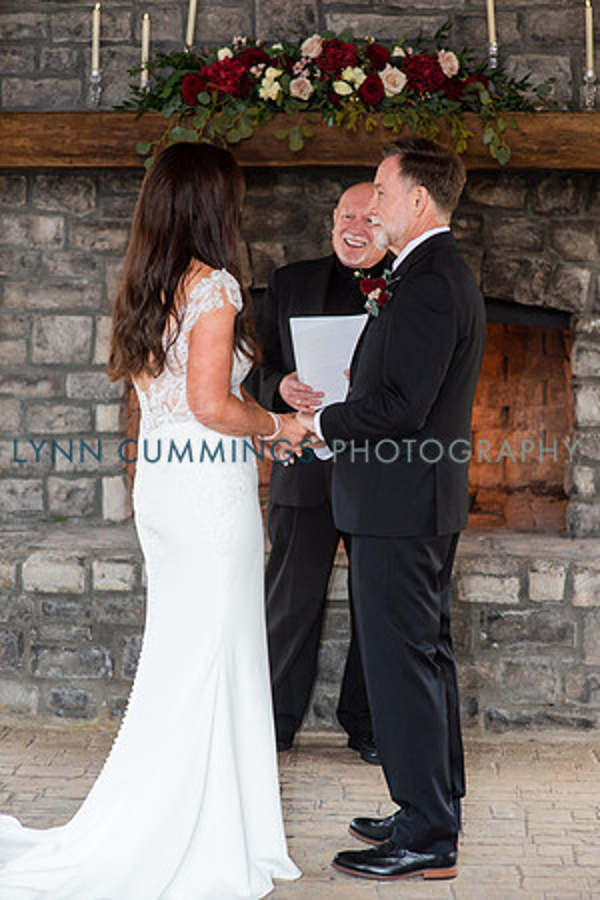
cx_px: 300
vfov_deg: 23.9
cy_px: 450
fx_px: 2125
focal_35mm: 85
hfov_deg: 16.1
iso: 640
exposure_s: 1/125
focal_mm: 85
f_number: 3.2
════
DIRECTIONS FOR THIS TASK:
Give again the closing portion of the entries, from the line with "fx_px: 2125" through the last line. Keep it exact and add nothing.

ANSWER BOX:
fx_px: 2125
focal_35mm: 85
hfov_deg: 16.1
iso: 640
exposure_s: 1/125
focal_mm: 85
f_number: 3.2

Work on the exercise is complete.